[ABOUT THIS TASK] Extract every line of text from the material below and reproduce each one word for word, in its original order.

[Saved data entries]
>>>>

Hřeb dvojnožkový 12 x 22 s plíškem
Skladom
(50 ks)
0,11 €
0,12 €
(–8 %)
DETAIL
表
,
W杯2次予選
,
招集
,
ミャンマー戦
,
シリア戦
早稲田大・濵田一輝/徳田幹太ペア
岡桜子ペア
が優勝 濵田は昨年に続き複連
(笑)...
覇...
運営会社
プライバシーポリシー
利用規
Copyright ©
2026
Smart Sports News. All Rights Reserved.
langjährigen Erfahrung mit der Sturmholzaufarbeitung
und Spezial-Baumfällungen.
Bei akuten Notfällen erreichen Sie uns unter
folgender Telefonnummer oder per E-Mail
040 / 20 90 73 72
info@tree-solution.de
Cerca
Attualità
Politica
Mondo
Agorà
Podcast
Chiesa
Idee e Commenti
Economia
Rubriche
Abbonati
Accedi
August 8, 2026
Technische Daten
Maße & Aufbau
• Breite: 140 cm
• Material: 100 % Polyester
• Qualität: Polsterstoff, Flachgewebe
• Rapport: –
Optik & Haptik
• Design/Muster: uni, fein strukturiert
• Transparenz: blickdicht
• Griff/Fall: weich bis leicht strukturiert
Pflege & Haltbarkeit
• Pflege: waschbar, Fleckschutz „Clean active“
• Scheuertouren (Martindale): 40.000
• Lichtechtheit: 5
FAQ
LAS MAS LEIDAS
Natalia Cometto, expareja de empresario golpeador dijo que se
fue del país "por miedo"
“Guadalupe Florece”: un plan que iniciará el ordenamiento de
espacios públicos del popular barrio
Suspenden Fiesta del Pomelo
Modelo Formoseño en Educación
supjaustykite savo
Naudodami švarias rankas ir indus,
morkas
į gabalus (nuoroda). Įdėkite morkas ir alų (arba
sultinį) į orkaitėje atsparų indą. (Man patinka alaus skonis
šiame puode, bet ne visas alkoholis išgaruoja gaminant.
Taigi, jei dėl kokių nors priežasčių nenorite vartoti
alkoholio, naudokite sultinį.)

<<<<

[WRITTEN REPLY]
Hřeb dvojnožkový 12 x 22 s plíškem
Skladom
(50 ks)
0,11 €
0,12 €
(–8 %)
DETAIL
表
,
W杯2次予選
,
招集
,
ミャンマー戦
,
シリア戦
早稲田大・濵田一輝/徳田幹太ペア
岡桜子ペア
が優勝 濵田は昨年に続き複連
(笑)...
覇...
運営会社
プライバシーポリシー
利用規
Copyright ©
2026
Smart Sports News. All Rights Reserved.
langjährigen Erfahrung mit der Sturmholzaufarbeitung
und Spezial-Baumfällungen.
Bei akuten Notfällen erreichen Sie uns unter
folgender Telefonnummer oder per E-Mail
040 / 20 90 73 72
info@tree-solution.de
Cerca
Attualità
Politica
Mondo
Agorà
Podcast
Chiesa
Idee e Commenti
Economia
Rubriche
Abbonati
Accedi
August 8, 2026
Technische Daten
Maße & Aufbau
• Breite: 140 cm
• Material: 100 % Polyester
• Qualität: Polsterstoff, Flachgewebe
• Rapport: –
Optik & Haptik
• Design/Muster: uni, fein strukturiert
• Transparenz: blickdicht
• Griff/Fall: weich bis leicht strukturiert
Pflege & Haltbarkeit
• Pflege: waschbar, Fleckschutz „Clean active“
• Scheuertouren (Martindale): 40.000
• Lichtechtheit: 5
FAQ
LAS MAS LEIDAS
Natalia Cometto, expareja de empresario golpeador dijo que se
fue del país "por miedo"
“Guadalupe Florece”: un plan que iniciará el ordenamiento de
espacios públicos del popular barrio
Suspenden Fiesta del Pomelo
Modelo Formoseño en Educación
supjaustykite savo
Naudodami švarias rankas ir indus,
morkas
į gabalus (nuoroda). Įdėkite morkas ir alų (arba
sultinį) į orkaitėje atsparų indą. (Man patinka alaus skonis
šiame puode, bet ne visas alkoholis išgaruoja gaminant.
Taigi, jei dėl kokių nors priežasčių nenorite vartoti
alkoholio, naudokite sultinį.)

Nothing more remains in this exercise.